Although I do agree with the sedating the horse and training later. You guys have to find a farrier that's willing to hold all of a horses weight while trimming horrible hooves.
tbstorm likes this.
     
    08-06-2011, 05:15 PM
  #9
Foal
I think the saying 'no hoof no horse' is pretty accurate. If her feet are really that bad then, like the others are saying, sedate, trim and treat.

The conditioner idea is a good un. So many horses have poor, cracked, dry feet that can be solved with a simple lick of conditioner. Cornocresin (sp??) works wonders sometimes... O.o
     
    08-06-2011, 05:19 PM
  #10
Green Broke
Quote:
Originally Posted by HannahFaith    
With a horse that has been a rescue and abused its not just a "dont mes around and do it" type deal, that's how people get killed and horses turn into completely unmanageable horses. You need to work on being less harsh this person has obviously done the best she can and I think she's doing great. Learn some manners and be polite.

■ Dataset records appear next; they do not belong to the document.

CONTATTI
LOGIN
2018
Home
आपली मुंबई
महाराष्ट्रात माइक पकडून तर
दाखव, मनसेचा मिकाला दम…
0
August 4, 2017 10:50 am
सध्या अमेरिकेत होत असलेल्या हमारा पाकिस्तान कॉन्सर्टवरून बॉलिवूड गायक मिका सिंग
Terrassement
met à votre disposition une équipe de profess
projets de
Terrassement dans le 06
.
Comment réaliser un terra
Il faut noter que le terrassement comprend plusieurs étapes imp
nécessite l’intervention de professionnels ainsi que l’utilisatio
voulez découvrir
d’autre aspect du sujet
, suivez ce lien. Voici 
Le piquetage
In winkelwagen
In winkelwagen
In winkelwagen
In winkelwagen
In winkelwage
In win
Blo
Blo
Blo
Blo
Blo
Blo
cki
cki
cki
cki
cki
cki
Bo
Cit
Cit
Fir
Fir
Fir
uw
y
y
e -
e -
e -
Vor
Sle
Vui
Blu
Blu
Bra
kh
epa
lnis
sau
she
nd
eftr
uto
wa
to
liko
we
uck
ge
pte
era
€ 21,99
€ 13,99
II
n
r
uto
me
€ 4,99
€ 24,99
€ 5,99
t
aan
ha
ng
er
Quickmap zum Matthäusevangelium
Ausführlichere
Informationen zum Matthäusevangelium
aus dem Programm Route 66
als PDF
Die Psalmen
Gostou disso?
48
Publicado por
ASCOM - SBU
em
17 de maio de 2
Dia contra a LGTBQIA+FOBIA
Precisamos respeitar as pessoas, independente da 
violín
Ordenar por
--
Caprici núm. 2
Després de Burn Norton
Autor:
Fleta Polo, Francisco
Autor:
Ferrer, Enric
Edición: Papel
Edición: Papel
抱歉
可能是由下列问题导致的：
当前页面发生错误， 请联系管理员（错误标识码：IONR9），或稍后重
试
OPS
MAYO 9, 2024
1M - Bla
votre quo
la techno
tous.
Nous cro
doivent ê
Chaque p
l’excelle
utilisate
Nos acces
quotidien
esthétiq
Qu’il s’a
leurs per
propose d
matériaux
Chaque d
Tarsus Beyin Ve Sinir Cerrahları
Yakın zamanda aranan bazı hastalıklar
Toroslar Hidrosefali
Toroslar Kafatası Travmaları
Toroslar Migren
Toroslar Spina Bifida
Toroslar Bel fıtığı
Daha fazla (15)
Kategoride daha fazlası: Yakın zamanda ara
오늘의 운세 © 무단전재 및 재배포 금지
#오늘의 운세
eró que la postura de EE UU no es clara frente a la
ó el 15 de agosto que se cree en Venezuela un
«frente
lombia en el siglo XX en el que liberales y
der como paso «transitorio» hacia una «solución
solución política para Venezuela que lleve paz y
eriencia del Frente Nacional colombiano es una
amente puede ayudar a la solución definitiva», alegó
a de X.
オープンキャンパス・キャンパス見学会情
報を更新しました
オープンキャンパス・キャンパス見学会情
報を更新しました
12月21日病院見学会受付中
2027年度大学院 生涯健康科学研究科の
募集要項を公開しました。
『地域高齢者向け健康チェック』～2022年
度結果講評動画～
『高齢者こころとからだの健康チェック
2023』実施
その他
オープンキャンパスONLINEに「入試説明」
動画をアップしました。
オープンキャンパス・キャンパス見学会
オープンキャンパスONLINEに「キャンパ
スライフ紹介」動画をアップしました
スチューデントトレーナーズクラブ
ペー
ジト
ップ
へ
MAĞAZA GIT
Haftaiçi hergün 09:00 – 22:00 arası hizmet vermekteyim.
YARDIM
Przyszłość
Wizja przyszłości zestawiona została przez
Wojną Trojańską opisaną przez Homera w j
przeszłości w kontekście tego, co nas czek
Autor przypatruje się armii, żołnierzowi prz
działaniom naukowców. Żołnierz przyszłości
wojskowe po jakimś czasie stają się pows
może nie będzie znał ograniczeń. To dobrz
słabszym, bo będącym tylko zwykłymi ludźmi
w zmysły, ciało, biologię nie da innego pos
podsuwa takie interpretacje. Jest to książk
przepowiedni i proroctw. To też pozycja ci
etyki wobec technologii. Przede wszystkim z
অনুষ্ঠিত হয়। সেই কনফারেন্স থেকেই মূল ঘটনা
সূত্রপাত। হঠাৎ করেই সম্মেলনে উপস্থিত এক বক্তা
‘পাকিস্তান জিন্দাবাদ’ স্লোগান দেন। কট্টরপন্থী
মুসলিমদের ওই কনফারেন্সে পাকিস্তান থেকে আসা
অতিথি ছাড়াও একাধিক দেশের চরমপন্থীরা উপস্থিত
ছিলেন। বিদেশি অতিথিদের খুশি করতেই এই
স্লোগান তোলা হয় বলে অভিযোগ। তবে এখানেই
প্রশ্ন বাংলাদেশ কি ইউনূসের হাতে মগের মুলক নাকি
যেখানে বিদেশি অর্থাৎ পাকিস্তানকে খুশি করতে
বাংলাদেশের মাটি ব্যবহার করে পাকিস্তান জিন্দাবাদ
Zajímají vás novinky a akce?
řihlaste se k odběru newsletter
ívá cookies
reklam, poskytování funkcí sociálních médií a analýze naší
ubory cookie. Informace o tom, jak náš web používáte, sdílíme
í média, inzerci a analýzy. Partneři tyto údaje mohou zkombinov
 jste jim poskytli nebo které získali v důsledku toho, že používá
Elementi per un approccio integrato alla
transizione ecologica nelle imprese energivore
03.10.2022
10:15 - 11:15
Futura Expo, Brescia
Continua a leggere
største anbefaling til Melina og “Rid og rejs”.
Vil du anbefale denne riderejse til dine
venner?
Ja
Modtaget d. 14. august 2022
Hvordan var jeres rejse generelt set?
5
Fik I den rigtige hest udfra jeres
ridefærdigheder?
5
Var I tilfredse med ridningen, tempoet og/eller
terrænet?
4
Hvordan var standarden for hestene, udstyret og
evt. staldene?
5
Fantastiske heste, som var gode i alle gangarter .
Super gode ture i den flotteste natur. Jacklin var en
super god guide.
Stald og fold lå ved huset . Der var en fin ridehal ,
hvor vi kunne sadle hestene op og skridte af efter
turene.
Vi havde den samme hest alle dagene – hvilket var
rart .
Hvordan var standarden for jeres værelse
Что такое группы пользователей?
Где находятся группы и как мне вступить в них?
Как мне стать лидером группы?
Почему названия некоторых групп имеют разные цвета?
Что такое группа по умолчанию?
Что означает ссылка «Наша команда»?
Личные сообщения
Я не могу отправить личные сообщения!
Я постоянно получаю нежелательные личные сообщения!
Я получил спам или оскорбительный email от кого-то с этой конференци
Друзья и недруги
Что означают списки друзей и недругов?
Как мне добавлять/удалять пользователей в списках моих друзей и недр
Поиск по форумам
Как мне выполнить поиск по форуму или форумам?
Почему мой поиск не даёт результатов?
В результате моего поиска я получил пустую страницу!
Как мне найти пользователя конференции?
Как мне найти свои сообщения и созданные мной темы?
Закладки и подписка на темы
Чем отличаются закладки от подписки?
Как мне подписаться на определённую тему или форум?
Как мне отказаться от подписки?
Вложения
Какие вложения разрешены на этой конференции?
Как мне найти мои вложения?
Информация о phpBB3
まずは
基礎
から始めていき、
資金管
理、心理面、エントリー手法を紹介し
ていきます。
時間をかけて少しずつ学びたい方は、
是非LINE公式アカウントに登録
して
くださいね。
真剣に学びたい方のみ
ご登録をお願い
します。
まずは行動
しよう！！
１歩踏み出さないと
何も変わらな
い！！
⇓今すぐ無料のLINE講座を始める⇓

Although I do agree with the sedating the horse and training later. You guys have to find a farrier that's willing to hold all of a horses weight while trimming horrible hooves.
Here's what you're not understanding. From Feb to now the hooves have not been touched. I understand the horse has issues but in any case the hooves are important and should have been taken care of way before the OP saw a problem. There are ways to get this animal under control for feet and vaccs. Should have been done months ago.